Vegetables were probably never that big in the human diet. We evolved eating meat, seafood, nuts, seeds, fruits, tubers, fungi, berries and insects because that’s where the kilojoules are. When you need energy (kJs/Cals) each day to survive, why bother eating a leaf (lettuce), a flower (broccoli) or something else that is mainly water? Add the fact that 10,000 years ago you never met your grandparents and anyone reaching the age of 30 was seriously old. Back then you weren’t eating to avoid the diseases of aging, such as cancer. You were eating to survive.
So what’s the point you are making?
Simply that humans didn’t evolve as big veggie eaters, so it is no real surprise that we still aren’t big veggie eaters. Sure, we have undeniable evidence that vegetables provide nutrients and bio-active compounds and that eating them helps us control our appetite, reduce our risk of heart disease and some cancers. They are very useful attributes as good-living folk should expect to live, on average, until they are 80-85 years old, not the 30-35 year life span of yesteryear.
Children & vegetables
When I talk to parents, I explain that enjoying vegetables does not come natural with most kids (or adults). Many vegetables are bitter, astringent or just plain bland. All parents know that veggies can be disguised in meatloaf, pasta sauce, stews, soups and the like. Recently a journal article suggested there is another tip that we could employ to swing a child towards a particular vegetable.
Researchers at the University of California told students (average age 20 yrs) that after conducting a series of interviews with them, they now had a good profile on their food preference as a young child, determining whether they either really loved or really hated a particular food when it was first consumed. They were also asked to rate their enjoyment of each food today. Three weeks after the interviews, the students were asked back, where they were given their “personalised food preference profile”. Unknown to them, it included one false statement.

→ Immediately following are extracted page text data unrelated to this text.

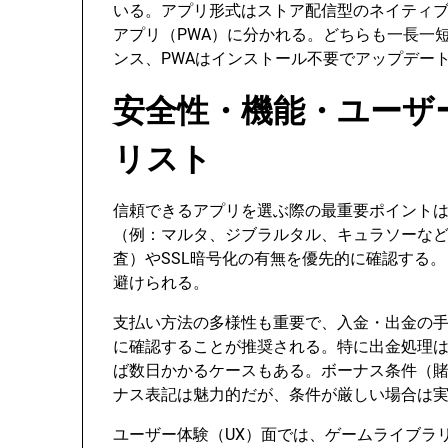
いる。アプリ形式はストア配信型のネイティ
アプリ（PWA）に分かれる。どちらも一長一
ンス、PWAはインストール不要でアップデー
安全性・機能・ユーザ
リスト
信頼できるアプリを選ぶ際の最重要ポイント
（例：マルタ、ジブラルタル、キュラソーなど
査）やSSL暗号化の有無を優先的に確認する
避けられる。
支払い方法の多様性も重要で、入金・出金の
に確認することが推奨される。特に出金処理
ば数日かかるケースもある。ボーナス条件（
ナス表記は魅力的だが、条件が厳しい場合は
ユーザー体験（UX）面では、ゲームライブラ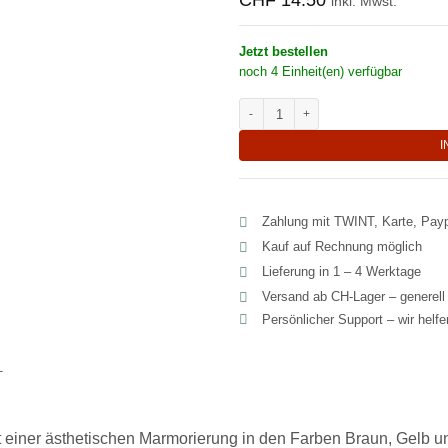
CHF
14.50
inkl. Mwst.
Jetzt bestellen
noch 4 Einheit(en) verfügbar
Marmorierte Teetasse aus Prozellan
I
Zahlung mit TWINT, Karte, Pay
Kauf auf Rechnung möglich
Lieferung in 1 – 4 Werktage
Versand ab CH‑Lager – generel
Persönlicher Support – wir helf
T
t einer ästhetischen Marmorierung in den Farben Braun, Gelb und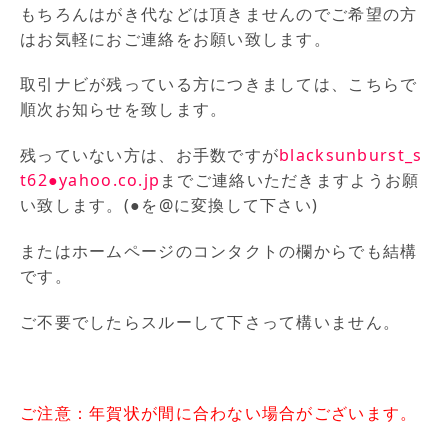
もちろんはがき代などは頂きませんのでご希望の方
はお気軽におご連絡をお願い致します。
取引ナビが残っている方につきましては、こちらで
順次お知らせを致します。
残っていない方は、お手数ですが
blacksunburst_s
t62●yahoo.co.jp
までご連絡いただきますようお願
い致します。(●を@に変換して下さい)
またはホームページのコンタクトの欄からでも結構
です。
ご不要でしたらスルーして下さって構いません。
ご注意：年賀状が間に合わない場合がございます。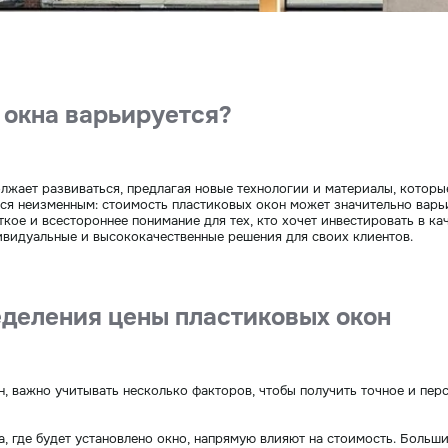
 окна варьируется?
жает развиваться, предлагая новые технологии и материалы, которы
ется неизменным: стоимость пластиковых окон может значительно варь
кое и всестороннее понимание для тех, кто хочет инвестировать в ка
видуальные и высококачественные решения для своих клиентов.
деления цены пластиковых окон
н, важно учитывать несколько факторов, чтобы получить точное и пе
а, где будет установлено окно, напрямую влияют на стоимость. Больш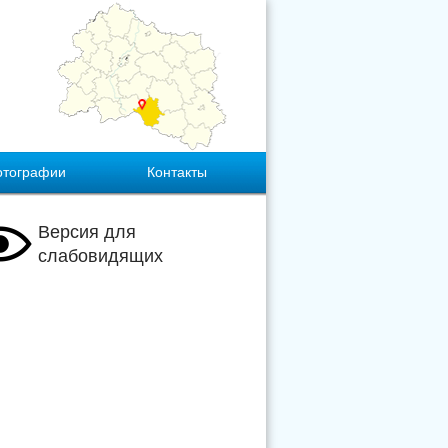
отографии
Контакты
Версия для
слабовидящих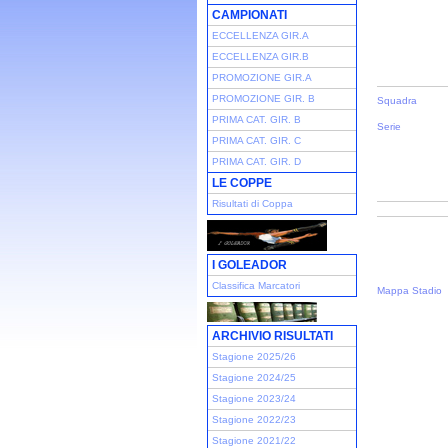
CAMPIONATI
ECCELLENZA GIR.A
ECCELLENZA GIR.B
PROMOZIONE GIR.A
PROMOZIONE GIR. B
Squadra
PRIMA CAT. GIR. B
Serie
PRIMA CAT. GIR. C
PRIMA CAT. GIR. D
LE COPPE
Risultati di Coppa
I GOLEADOR
Classifica Marcatori
Mappa Stadio
ARCHIVIO RISULTATI
Stagione 2025/26
Stagione 2024/25
Stagione 2023/24
Stagione 2022/23
Stagione 2021/22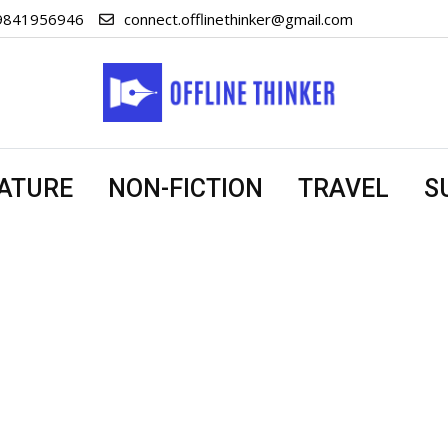
 9841956946
connect.offlinethinker@gmail.com
RATURE
NON-FICTION
TRAVEL
S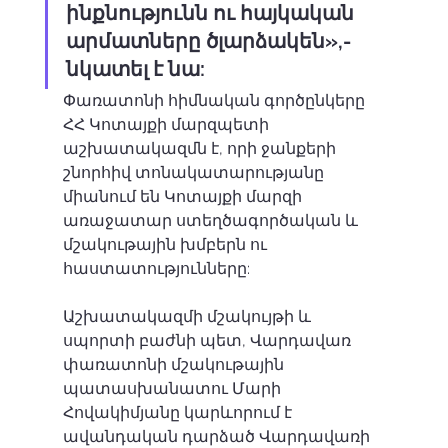
ինքնությունն ու հայկական 
արմատները ծլարձակեն»,- 
նկատել է նա: 
Փառատոնի հիմնական գործընկերը 
ՀՀ Կոտայքի մարզպետի 
աշխատակազմն է, որի ջանքերի 
շնորհիվ տոնակատարությանը 
միանում են Կոտայքի մարզի 
առաջատար ստեղծագործական և 
մշակութային խմբերն ու 
հաստատությունները:  
Աշխատակազմի մշակույթի և 
սպորտի բաժնի պետ, Վարդավառ 
փառատոնի մշակութային 
պատասխանատու Մարի 
Հովակիմյանը կարևորում է 
ավանդական դարձած Վարդավառի 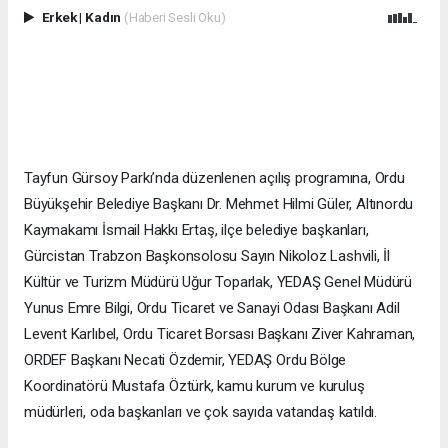
Erkek
|
Kadın
(Haberi Sesli Oku)
Tayfun Gürsoy Parkı’nda düzenlenen açılış programına, Ordu
Büyükşehir Belediye Başkanı Dr. Mehmet Hilmi Güler, Altınordu
Kaymakamı İsmail Hakkı Ertaş, ilçe belediye başkanları,
Gürcistan Trabzon Başkonsolosu Sayın Nikoloz Lashvili, İl
Kültür ve Turizm Müdürü Uğur Toparlak, YEDAŞ Genel Müdürü
Yunus Emre Bilgi, Ordu Ticaret ve Sanayi Odası Başkanı Adil
Levent Karlıbel, Ordu Ticaret Borsası Başkanı Ziver Kahraman,
ORDEF Başkanı Necati Özdemir, YEDAŞ Ordu Bölge
Koordinatörü Mustafa Öztürk, kamu kurum ve kuruluş
müdürleri, oda başkanları ve çok sayıda vatandaş katıldı.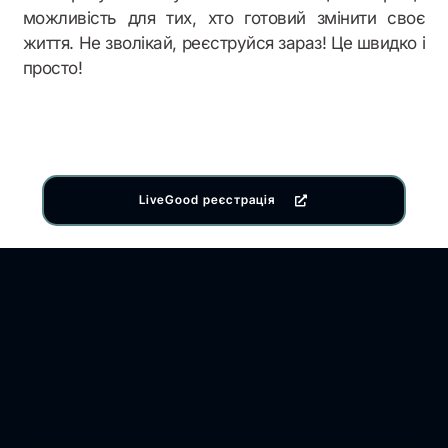
можливість для тих, хто готовий змінити своє
життя. Не зволікай, реєструйся зараз! Це швидко і
просто!
LiveGood реєстрація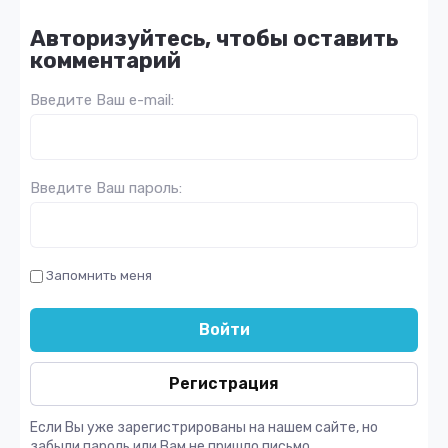
Авторизуйтесь, чтобы оставить
комментарий
Введите Ваш e-mail:
Введите Ваш пароль:
Запомнить меня
Войти
Регистрация
Если Вы уже зарегистрированы на нашем сайте, но
забыли пароль или Вам не пришло письмо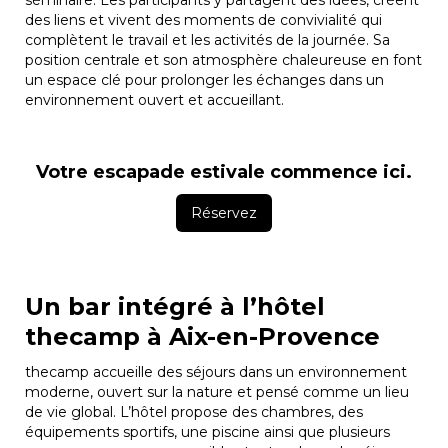
des liens et vivent des moments de convivialité qui
complètent le travail et les activités de la journée. Sa
position centrale et son atmosphère chaleureuse en font
un espace clé pour prolonger les échanges dans un
environnement ouvert et accueillant.
Votre escapade estivale commence ici.
Réservez
Un bar intégré à l’hôtel
thecamp à Aix-en-Provence
thecamp accueille des séjours dans un environnement
moderne, ouvert sur la nature et pensé comme un lieu
de vie global. L’hôtel propose des chambres, des
équipements sportifs, une piscine ainsi que plusieurs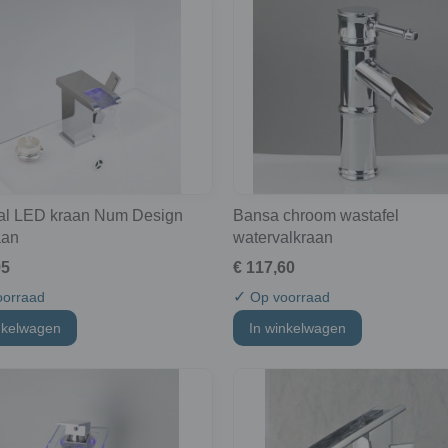
al LED kraan Num Design
Bansa chroom wastafel
aan
watervalkraan
95
€ 117,60
✓
orraad
Op voorraad
nkelwagen
In winkelwagen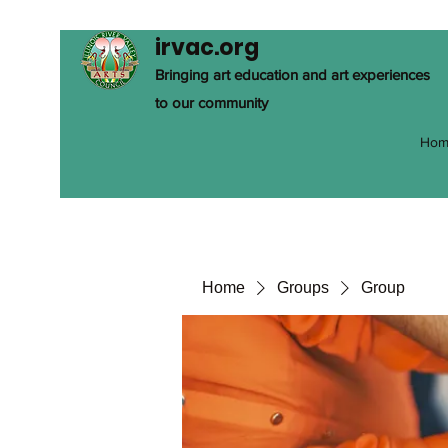
irvac.org
Bringing art education and art experiences
to our community
Hom
Home
Groups
Group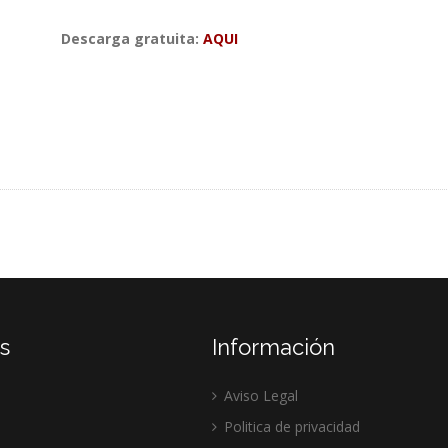
Descarga gratuita:
AQUI
s
Información
Aviso Legal
Politica de privacidad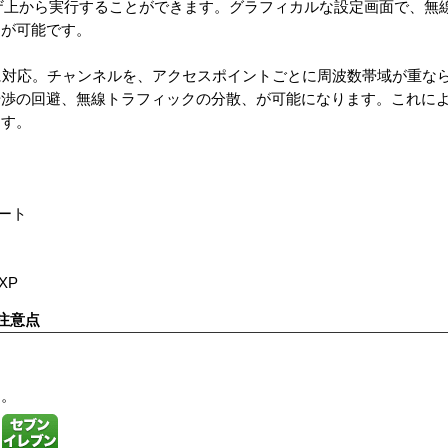
ザ上から実行することができます。グラフィカルな設定画面で、無線
とが可能です。
に対応。チャンネルを、アクセスポイントごとに周波数帯域が重な
干渉の回避、無線トラフィックの分散、が可能になります。これに
ます。
ポート
/XP
注意点
す。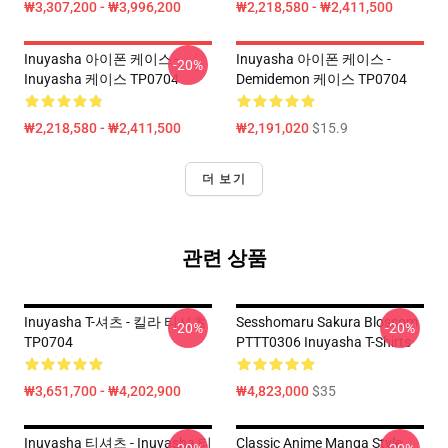
₩3,307,200 - ₩3,996,200
₩2,218,580 - ₩2,411,500
Inuyasha 아이폰 케이스 -
Inuyasha 아이폰 케이스 -
-20%
Inuyasha 케이스 TP0704
Demidemon 케이스 TP0704
₩2,218,580 - ₩2,411,500
₩2,191,020
$15.9
더 보기
관련 상품
Inuyasha T-셔츠 - 킬라 티셔츠
Sesshomaru Sakura Blossom
-20%
-20%
TP0704
PTTT0306 Inuyasha T-Shirts
₩3,651,700 - ₩4,202,900
₩4,823,000
$35
Inuyasha 티셔츠 - Inuyasha 티
Classic Anime Manga Style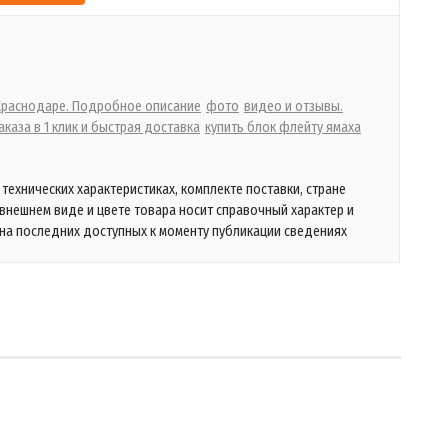
 Краснодаре. Подробное описание
фото
видео и отзывы.
каза в 1 клик и быстрая доставка
купить блок флейту ямаха
технических характеристиках, комплекте поставки, стране
 внешнем виде и цвете товара носит справочный характер и
на последних доступных к моменту публикации сведениях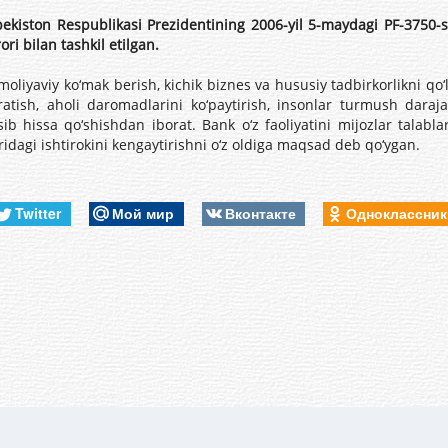
ekiston Respublikasi Prezidentining 2006-yil 5-maydagi PF-3750-
rori bilan tashkil etilgan.
liyaviy ko‘mak berish, kichik biznes va hususiy tadbirkorlikni qo‘l
i yaratish, aholi daromadlarini ko‘paytirish, insonlar turmush da
ib hissa qo‘shishdan iborat. Bank o‘z faoliyatini mijozlar talabl
idagi ishtirokini kengaytirishni o‘z oldiga maqsad deb qo‘ygan.
Twitter
Мой мир
Вконтакте
Одноклассни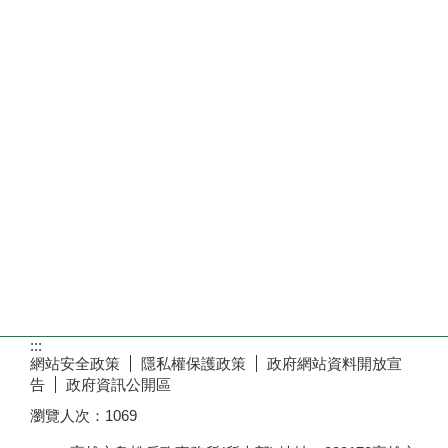
:::
網站安全政策
隱私權保護政策
政府網站資料開放宣
告
政府資訊公開區
瀏覽人次：
1069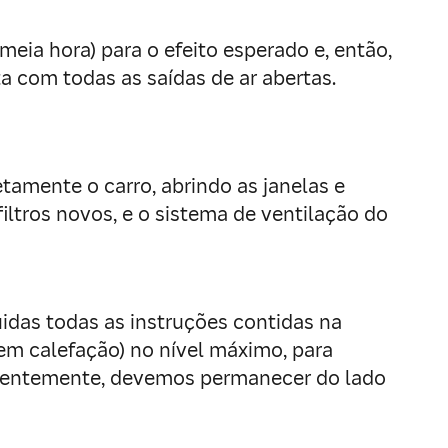
eia hora) para o efeito esperado e, então,
a com todas as saídas de ar abertas.
tamente o carro, abrindo as janelas e
filtros novos, e o sistema de ventilação do
uidas todas as instruções contidas na
sem calefação) no nível máximo, para
videntemente, devemos permanecer do lado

It’s just a little white lie
Those with the false statement that they had loved to eat a specific vegetable as a child, actually started to believe it. They felt much more positively about the vegetable and were more likely to order and eat it. The improved positive view of the vegetable continued for at least two weeks even though they had been told only once, falsely, that they loved the vegetable as a kid.
What does it all mean?
With less than 5% of children eating the designated amount of vegetables each day, it is important that parents remain continually positive around veggies and salad. Parents might also include the line “You just loved tomato/peas/pumpkin when you were a baby. Couldn’t get enough of it”. Saying that a few times (not just once) just might entice that child to include it in their menu, without coercion. It certainly won’t hurt.